A portion of the story is revealed by the numbers. GDP continues to rise. Contrary to most predictions, the number of jobs added in March was the highest in two years. Even after gasoline surpassed four-year highs, retail sales remained stable. According to one CNN analyst, the $31 trillion US economy is a beast, and beasts don’t back down easily. Investors appear to think that whatever harm the war in Iran is causing is happening to someone else.

Increasingly, that someone else is everyone else. Liquefied natural gas that was previously purchased inexpensively from pipelines is now being paid for by Europe. In an attempt to secure supply contracts at prices that would have seemed ridiculous a year ago, South Korea and Japan are racing. At a time when its real estate sector is least able to withstand the shock, China is witnessing its energy bill skyrocket. It is brutally asymmetrical. Nearly no other industrial power can claim that America exports slightly more energy than it imports. That tiny accounting discrepancy turned into the difference between discomfort and a crisis when the strait closed.

The White House may be more aware of this than it admits. At first, Trump’s now-famous March 31 statement, “Go get your own oil!” sounded like bluster, the kind of thing someone says into a microphone before giving it much thought. However, thirty years prior, George H.W. Bush had stood in front of a different camera and declared that America would take action because such a vital resource could not be left in the hands of ruthless people. It’s a remarkable contrast. To protect international oil flows, one president dispatched 500,000 soldiers. The other, aware that his shale producers are quietly becoming wealthy, shrugs and watches as Brent’s price rises.

That shrug seems a little awkward. because the strength isn’t as pure as it appears. Strangely, American refineries still require imported crude—the sour, heavy material that their facilities were designed to process—so “energy independence” is more of an accounting gimmick than a practical reality. The conflict-related helium shortages are beginning to affect chip manufacturing, which adds complexity to the AI narrative Wall Street continues to tell itself. Finally, the wage data has shown that, for the first time since 2023, inflation has reduced the average salary. Americans with lower incomes are using their savings to purchase the same groceries. Meanwhile, their bosses’ bosses are using their raises to cover increases in gas prices seventeen times over. One nation, two economies.

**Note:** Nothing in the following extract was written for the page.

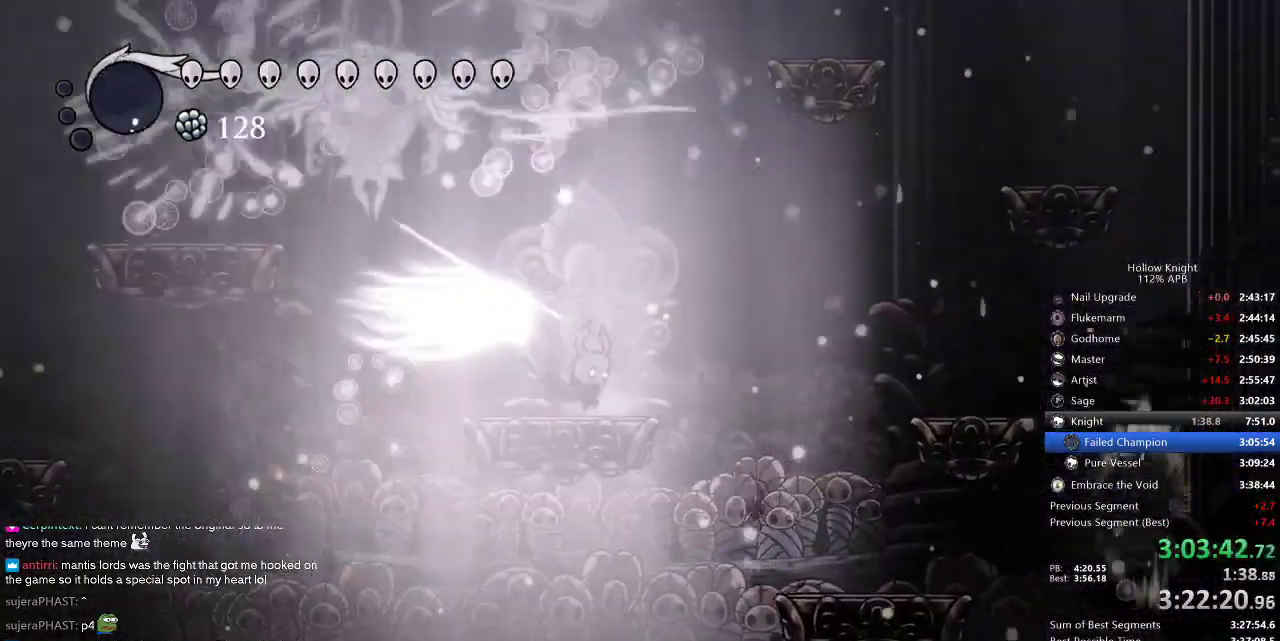
{"keys": ["jump", "left", "nail"], "events": [[284, "left", "down"], [334, "jump", "down"]]}
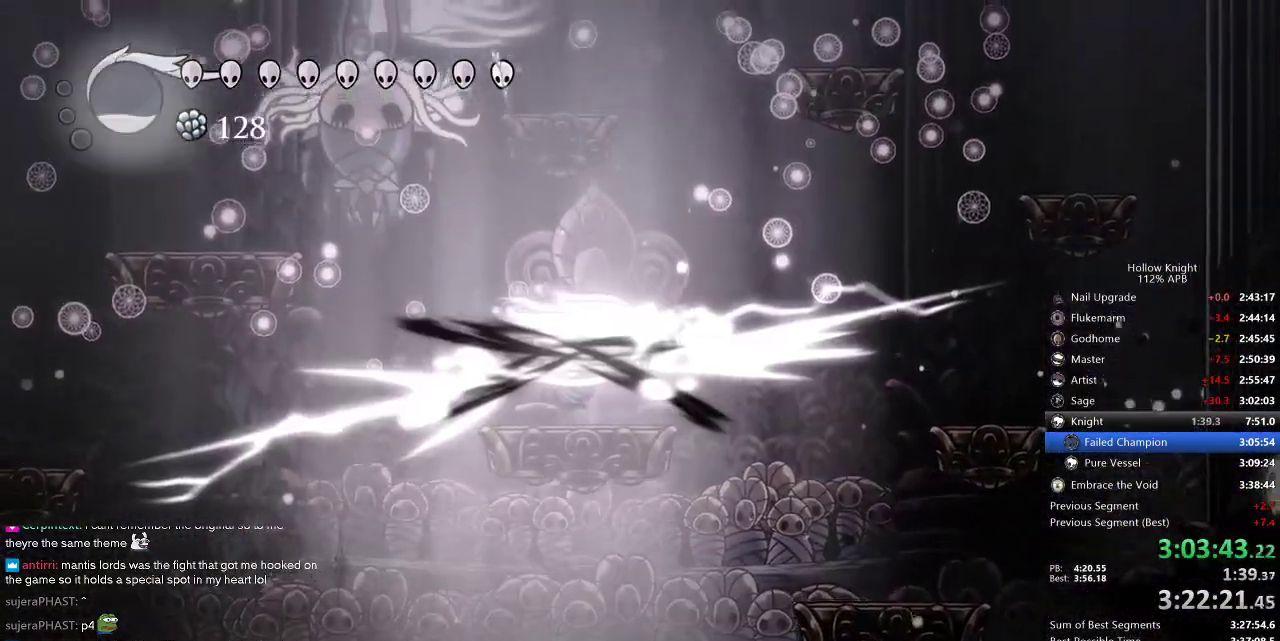
{"keys": ["left"], "events": [[50, "left", "up"], [150, "jump", "up"], [200, "left", "down"], [200, "nail", "up"]]}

The Iran War Is Making the American Economy More Dominant Than Ever — and That Asymmetry Is Getting DangerousThe Iran War Is Making the American Economy More Dominant Than Ever — and That Asymmetry Is Getting Dangerous
The Iran War Is Making the American Economy More Dominant Than Ever — and That Asymmetry Is Getting Dangerous

The money war is the deeper game that Alex de Waal of the World Peace Foundation has been writing about. Iran joined the BRICS in 2014 in part to avoid the dollar’s extensive influence. To put it mildly, the Trump administration has not been subtle in its response to that bloc. One interpretation of the Iran War is the dollar reasserting itself through force, serving as a reminder that the global financial plumbing still passes through New York, that Treasury still sets the terms, and that sanctions still have an impact. The question that no one in Washington seems eager to address is whether that reassertion is sustainable or merely delays a reckoning.

It’s difficult not to feel that dominance based on the suffering of others has a limited lifespan as you watch this play out. The pump jack continues to nod. The strait remains closed. And for the time being, the asymmetry persists.